The advantage the operator brings is genuine: Scrabble-caliber word knowledge, Boggle-speed tile scanning, premium square geometry understanding, prepared word candidates for each theme, and scoring discipline. Under clean rules, this preparation should translate to a strong result. If it does not, the result is a new signal to examine.


Why-Not

Why not keep the posture flexible and adapt in the moment? Flexibility under competitive time pressure defaults to whatever is comfortable and familiar. Pre-commitment to specific behaviors — pivot rule, one-sentence test, in-the-moment speaking — removes the decision from conditions where it is most likely to be made poorly. The posture is designed to be applied mechanically at the key moments, not to be redecided each time under pressure.
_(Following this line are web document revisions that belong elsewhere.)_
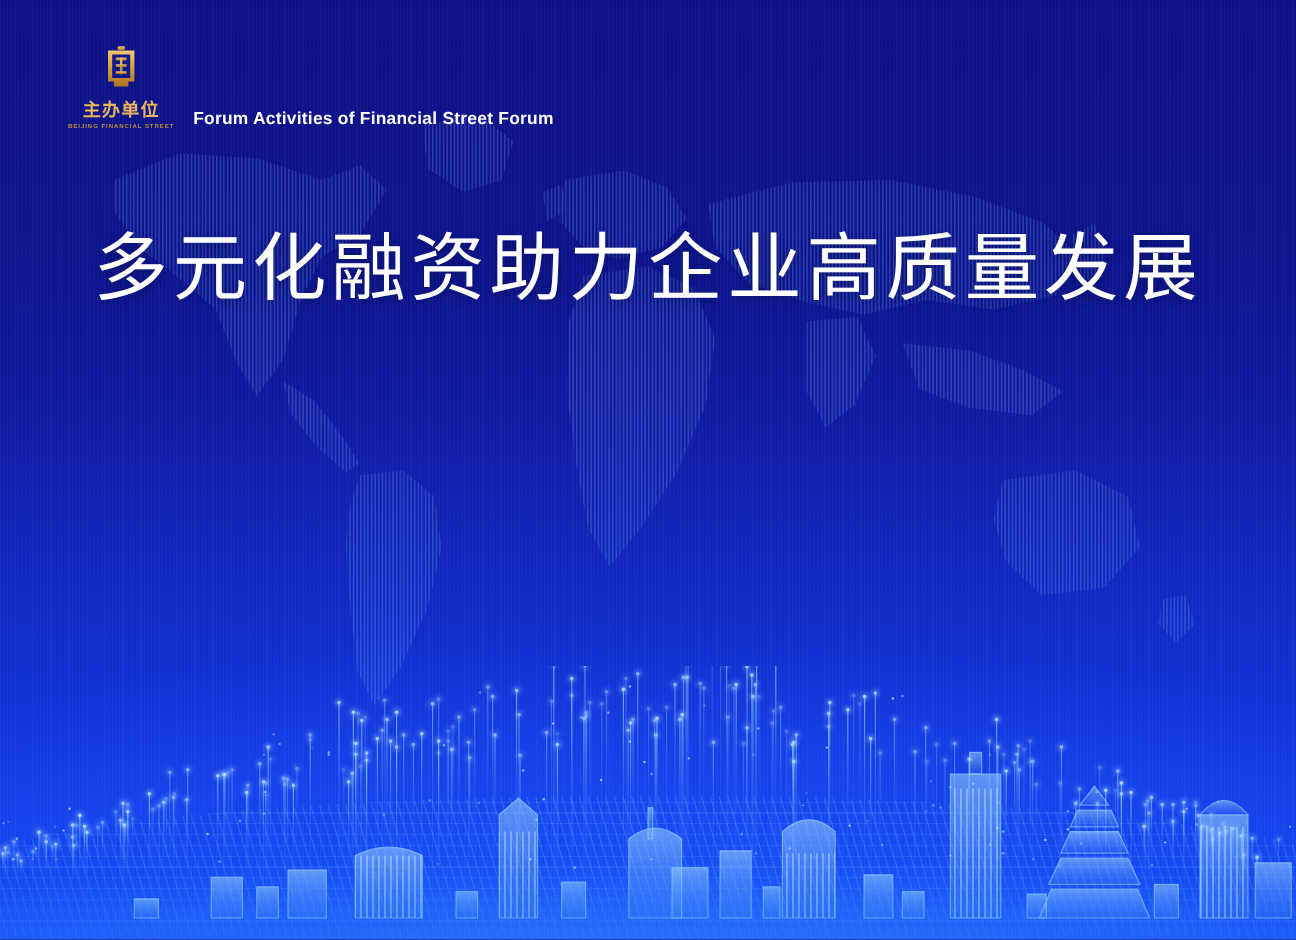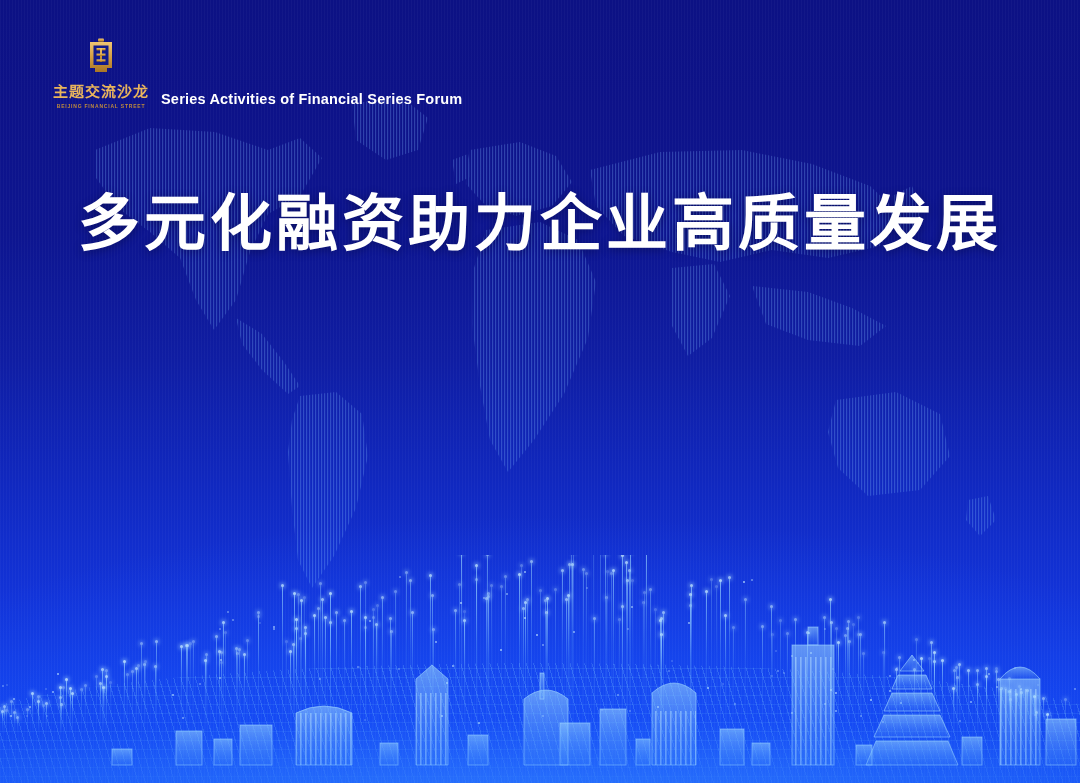--- a/index.html
+++ b/index.html
@@ -235,7 +235,7 @@
           <rect x="14" y="2.5" width="6" height="3.2" rx="1" fill="url(#goldg)"></rect>
         </svg>
       </span>
-      <span class="brand-cn">主题交流沙龙</span>
+      <span class="brand-cn">主办单位</span>
       <span class="brand-en">BEIJING FINANCIAL STREET</span>
     </div>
Why not add more items to the checklist? The checklist is designed to be manageable under the actual conditions of the tournament — arriving, setting up, meeting other players, beginning the round. More items means more cognitive load before and during play. The current checklist covers every identified gap and every identified strategy decision. It should not expand without a specific identified need.


Commit

Decision: This is the operating posture. Before play — confirm rules, propose display. At round start — stage tiles, identify two plays. During construction — apply one-sentence test, apply pivot rule, speak if needed. At scoring — verify the board. At results — accept clean or deliver clean. The board should speak.

Confidence: High. The posture is complete and directly connected to the case's analysis.